● **AUSGANGSTEXT**:
- - - - - - -

Sie können uns zum Beispiel Warnung sein: „Mensch! Vergiss nicht, dass du deinen Mitmenschen ein guter Hirte sein sollst. Schau dein Leben und deine Entscheidungen an. Wo denkst du zu viel an dich selbst und zu wenig an andere? Gott wird Rechenschaft verlangen. Also pass auf, was du tust, lebe nicht einfach gedankenlos vor dich hin, sondern bedenke, was dein Tun für dich und andere bedeutet.“
Aber die Worte des Propheten zeigen uns auch einen anderen, besseren Weg, als einfach immer nur für uns herauszuholen, was geht, nämlich: unter Gott, unserem Hirten zu leben. Wenn wir das tun, sieht unser Leben anders aus.
Denn Gott als unser guter Hirte hat uns versprochen, dass er das Verwundete heilen will. Wo wir uns als Opfer fühlen, wo andere uns Unrecht tun, dürfen wir also doch vertrauen: Gott ist für uns da, er ist unser Helfer, eines Tages werden wir darunter nicht mehr leiden, was uns andere antun.
Gott hat versprochen, das Verirrte zurückzubringen. Wenn wir uns also auf dem Irrweg entdecken, wenn wir merken, dass wir etwas ganz falsch gemacht haben oder dass wir ratlos und unsicher sind und nicht wissen, was das Richtige ist, dann dürfen wir uns an unseren guten Hirten wenden. Ihn dürfen wir bitten: „Lieber Hirte, leite du mich auf dem richtigen Weg. Hilf mir, falsche Wege zu verlassen. Hilf mir, den richtigen Weg zu erkennen und zu gehen.“ Und wir dürfen vertrauen: Dieses Geleit schenkt Gott uns gerne.

- - - - - - -

● **VORLIEGENDE DATENSÄTZE**:

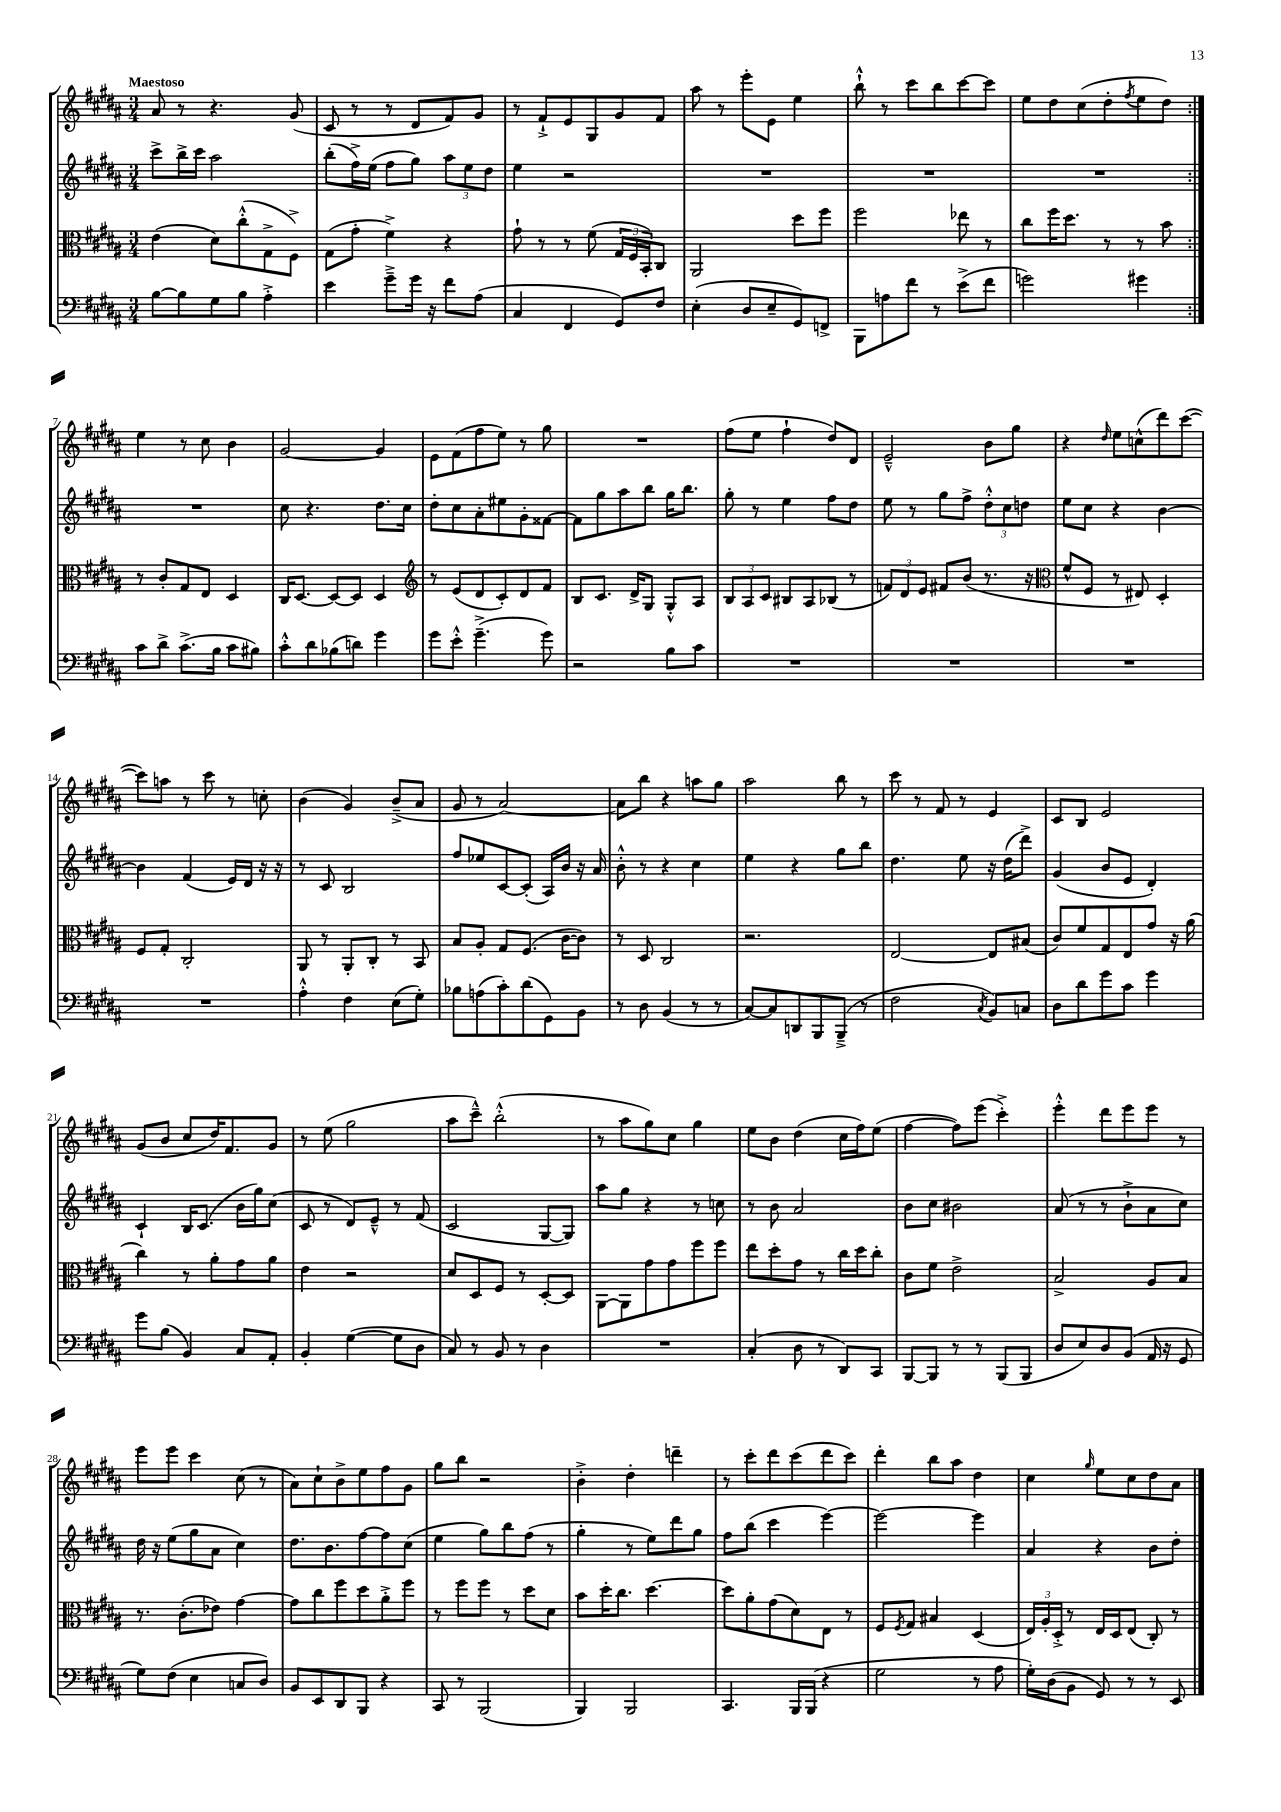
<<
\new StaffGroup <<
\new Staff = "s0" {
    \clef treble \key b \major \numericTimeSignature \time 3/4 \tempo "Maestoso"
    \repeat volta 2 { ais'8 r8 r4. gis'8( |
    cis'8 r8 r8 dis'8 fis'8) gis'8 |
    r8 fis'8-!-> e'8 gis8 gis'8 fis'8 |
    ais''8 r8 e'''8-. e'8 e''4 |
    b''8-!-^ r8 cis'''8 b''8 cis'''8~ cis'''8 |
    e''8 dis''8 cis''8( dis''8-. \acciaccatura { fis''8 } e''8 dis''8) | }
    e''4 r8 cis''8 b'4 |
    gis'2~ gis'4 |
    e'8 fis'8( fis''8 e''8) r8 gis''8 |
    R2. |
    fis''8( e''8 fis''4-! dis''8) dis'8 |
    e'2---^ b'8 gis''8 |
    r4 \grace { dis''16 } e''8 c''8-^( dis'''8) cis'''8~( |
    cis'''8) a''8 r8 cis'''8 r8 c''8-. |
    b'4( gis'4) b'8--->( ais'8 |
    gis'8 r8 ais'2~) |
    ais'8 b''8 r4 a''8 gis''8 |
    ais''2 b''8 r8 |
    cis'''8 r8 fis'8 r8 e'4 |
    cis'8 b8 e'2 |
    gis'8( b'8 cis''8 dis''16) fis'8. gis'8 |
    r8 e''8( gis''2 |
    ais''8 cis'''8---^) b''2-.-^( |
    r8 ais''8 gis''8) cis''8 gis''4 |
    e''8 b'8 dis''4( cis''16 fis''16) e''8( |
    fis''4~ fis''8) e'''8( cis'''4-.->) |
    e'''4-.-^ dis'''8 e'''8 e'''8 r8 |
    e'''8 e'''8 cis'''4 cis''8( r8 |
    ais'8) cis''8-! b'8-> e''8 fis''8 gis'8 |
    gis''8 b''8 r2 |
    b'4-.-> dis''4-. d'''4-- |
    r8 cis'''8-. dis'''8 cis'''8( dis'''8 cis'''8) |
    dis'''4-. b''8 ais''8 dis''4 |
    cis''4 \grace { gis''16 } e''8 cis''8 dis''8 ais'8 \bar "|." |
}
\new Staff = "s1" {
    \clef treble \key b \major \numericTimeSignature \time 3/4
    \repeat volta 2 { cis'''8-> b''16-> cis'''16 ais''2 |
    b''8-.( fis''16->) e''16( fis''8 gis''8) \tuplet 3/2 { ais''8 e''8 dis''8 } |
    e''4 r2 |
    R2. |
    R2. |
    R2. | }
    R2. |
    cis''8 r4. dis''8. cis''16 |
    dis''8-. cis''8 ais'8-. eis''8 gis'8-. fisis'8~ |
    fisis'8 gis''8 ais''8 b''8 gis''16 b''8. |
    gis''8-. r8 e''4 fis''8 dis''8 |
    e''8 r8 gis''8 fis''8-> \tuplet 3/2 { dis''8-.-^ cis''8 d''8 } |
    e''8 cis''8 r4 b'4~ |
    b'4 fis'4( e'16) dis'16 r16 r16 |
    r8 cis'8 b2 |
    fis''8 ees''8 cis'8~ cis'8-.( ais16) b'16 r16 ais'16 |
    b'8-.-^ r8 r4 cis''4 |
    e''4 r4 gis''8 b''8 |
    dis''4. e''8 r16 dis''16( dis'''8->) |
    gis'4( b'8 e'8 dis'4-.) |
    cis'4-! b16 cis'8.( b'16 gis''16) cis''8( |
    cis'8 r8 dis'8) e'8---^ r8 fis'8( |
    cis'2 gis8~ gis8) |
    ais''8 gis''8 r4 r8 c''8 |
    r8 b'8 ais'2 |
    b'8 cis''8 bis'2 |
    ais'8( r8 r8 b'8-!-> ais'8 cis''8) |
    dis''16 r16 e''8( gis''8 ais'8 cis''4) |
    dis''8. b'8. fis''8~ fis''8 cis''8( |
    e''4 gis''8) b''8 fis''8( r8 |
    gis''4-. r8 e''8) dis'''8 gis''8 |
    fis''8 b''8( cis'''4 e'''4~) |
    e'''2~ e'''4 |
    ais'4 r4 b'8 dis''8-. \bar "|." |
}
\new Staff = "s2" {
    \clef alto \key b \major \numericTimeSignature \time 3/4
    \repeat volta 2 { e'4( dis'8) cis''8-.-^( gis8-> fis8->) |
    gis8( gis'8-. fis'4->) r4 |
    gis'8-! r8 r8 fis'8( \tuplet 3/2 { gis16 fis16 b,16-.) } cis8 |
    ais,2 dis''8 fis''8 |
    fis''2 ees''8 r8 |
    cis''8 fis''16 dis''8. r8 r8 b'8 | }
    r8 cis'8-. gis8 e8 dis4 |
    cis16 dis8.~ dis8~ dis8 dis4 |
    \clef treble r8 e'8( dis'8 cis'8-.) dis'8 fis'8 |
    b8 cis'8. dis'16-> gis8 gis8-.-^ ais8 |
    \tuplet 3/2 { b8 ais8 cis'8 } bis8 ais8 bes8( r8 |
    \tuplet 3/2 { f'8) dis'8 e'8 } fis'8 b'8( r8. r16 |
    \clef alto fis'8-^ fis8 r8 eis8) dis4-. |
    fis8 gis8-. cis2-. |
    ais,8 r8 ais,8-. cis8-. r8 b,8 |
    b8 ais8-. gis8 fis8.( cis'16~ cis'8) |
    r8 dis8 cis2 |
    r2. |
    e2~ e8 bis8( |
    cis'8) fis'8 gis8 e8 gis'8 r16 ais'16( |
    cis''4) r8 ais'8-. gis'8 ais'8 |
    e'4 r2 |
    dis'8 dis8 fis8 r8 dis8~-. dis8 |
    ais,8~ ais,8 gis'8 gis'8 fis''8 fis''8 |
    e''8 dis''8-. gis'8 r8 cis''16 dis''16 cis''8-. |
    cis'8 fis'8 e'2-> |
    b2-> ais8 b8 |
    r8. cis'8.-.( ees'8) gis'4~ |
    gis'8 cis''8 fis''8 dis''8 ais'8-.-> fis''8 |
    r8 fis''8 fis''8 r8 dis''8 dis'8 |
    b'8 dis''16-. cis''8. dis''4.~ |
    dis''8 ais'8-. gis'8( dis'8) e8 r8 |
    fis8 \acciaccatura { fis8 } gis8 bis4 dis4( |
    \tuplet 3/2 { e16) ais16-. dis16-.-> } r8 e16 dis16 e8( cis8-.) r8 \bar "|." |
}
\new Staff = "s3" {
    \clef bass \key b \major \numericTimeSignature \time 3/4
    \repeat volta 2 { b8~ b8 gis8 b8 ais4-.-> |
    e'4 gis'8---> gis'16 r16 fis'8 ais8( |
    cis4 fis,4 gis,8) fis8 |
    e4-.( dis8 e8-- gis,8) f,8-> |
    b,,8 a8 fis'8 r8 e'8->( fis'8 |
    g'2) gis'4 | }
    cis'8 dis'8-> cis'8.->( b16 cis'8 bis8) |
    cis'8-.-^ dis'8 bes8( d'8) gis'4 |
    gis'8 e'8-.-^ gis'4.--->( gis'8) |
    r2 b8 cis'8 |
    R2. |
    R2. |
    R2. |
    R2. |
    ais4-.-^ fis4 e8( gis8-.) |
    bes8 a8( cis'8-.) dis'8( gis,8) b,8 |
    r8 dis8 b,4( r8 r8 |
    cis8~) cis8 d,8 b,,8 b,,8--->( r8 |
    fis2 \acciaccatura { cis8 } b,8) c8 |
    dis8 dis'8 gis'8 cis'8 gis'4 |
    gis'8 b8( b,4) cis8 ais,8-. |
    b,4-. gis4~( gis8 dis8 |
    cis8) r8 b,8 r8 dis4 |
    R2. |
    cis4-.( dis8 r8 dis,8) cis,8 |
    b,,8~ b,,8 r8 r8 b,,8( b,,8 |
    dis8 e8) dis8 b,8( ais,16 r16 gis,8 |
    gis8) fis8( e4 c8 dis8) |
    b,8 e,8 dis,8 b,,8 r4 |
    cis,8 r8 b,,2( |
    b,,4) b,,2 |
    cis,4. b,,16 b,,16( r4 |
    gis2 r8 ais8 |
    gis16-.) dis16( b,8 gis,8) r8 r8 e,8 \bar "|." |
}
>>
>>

- - - - - - -

● **ZU LÖSENDE AUFGABEN**:
1. Schreiben Sie aus den Datensätzen den Abschnitt, der mit dem Beginn der Datensätze einsetzt und mit der Zeile endet, die „cis'''16 ais''2 |“ enthält, Zeile für Zeile unverändert heraus. Beide Enden gehören dazu, die Bilder lassen Sie weg.
2. Führen Sie den Text über Gott als guten Hirten im Anschluss an seinen letzten Satz weiter.

● **LÖSUNGEN**:
1.
<<
\new StaffGroup <<
\new Staff = "s0" {
    \clef treble \key b \major \numericTimeSignature \time 3/4 \tempo "Maestoso"
    \repeat volta 2 { ais'8 r8 r4. gis'8( |
    cis'8 r8 r8 dis'8 fis'8) gis'8 |
    r8 fis'8-!-> e'8 gis8 gis'8 fis'8 |
    ais''8 r8 e'''8-. e'8 e''4 |
    b''8-!-^ r8 cis'''8 b''8 cis'''8~ cis'''8 |
    e''8 dis''8 cis''8( dis''8-. \acciaccatura { fis''8 } e''8 dis''8) | }
    e''4 r8 cis''8 b'4 |
    gis'2~ gis'4 |
    e'8 fis'8( fis''8 e''8) r8 gis''8 |
    R2. |
    fis''8( e''8 fis''4-! dis''8) dis'8 |
    e'2---^ b'8 gis''8 |
    r4 \grace { dis''16 } e''8 c''8-^( dis'''8) cis'''8~( |
    cis'''8) a''8 r8 cis'''8 r8 c''8-. |
    b'4( gis'4) b'8--->( ais'8 |
    gis'8 r8 ais'2~) |
    ais'8 b''8 r4 a''8 gis''8 |
    ais''2 b''8 r8 |
    cis'''8 r8 fis'8 r8 e'4 |
    cis'8 b8 e'2 |
    gis'8( b'8 cis''8 dis''16) fis'8. gis'8 |
    r8 e''8( gis''2 |
    ais''8 cis'''8---^) b''2-.-^( |
    r8 ais''8 gis''8) cis''8 gis''4 |
    e''8 b'8 dis''4( cis''16 fis''16) e''8( |
    fis''4~ fis''8) e'''8( cis'''4-.->) |
    e'''4-.-^ dis'''8 e'''8 e'''8 r8 |
    e'''8 e'''8 cis'''4 cis''8( r8 |
    ais'8) cis''8-! b'8-> e''8 fis''8 gis'8 |
    gis''8 b''8 r2 |
    b'4-.-> dis''4-. d'''4-- |
    r8 cis'''8-. dis'''8 cis'''8( dis'''8 cis'''8) |
    dis'''4-. b''8 ais''8 dis''4 |
    cis''4 \grace { gis''16 } e''8 cis''8 dis''8 ais'8 \bar "|." |
}
\new Staff = "s1" {
    \clef treble \key b \major \numericTimeSignature \time 3/4
    \repeat volta 2 { cis'''8-> b''16-> cis'''16 ais''2 |

2.
Und wenn uns die Angst und Sorge packt? Wenn wir uns fragen, wo alles noch hinführen wird? Dann dürfen wir vertrauen: Gott, der gute Hirte, lässt seine Schafe nicht für immer da, wo es trüb und finster ist. Er will ihnen am Ende ein gutes Leben schenken. Wir sollen unter unserem guten Hirten so zufrieden und glücklich sein wie Schafe auf einer wunderbaren Weide.
Dass das nicht nur für die Menschen damals galt, sondern für uns alle gilt, hat Gott uns gezeigt durch Jesus Christus, der gesagt hat: „Ich bin der gute Hirte. Der gute Hirte lässt sein Leben für die Schafe.“ Jesus Christus steht mit seinem Leben für uns ein. Deshalb kann es so werden, wie der Prophet sagt: Ja, ihr sollt meine Herde sein, die Herde meiner Weide, und ich will euer Gott sein, spricht Gott der HERR. Und dann wird es gut sein.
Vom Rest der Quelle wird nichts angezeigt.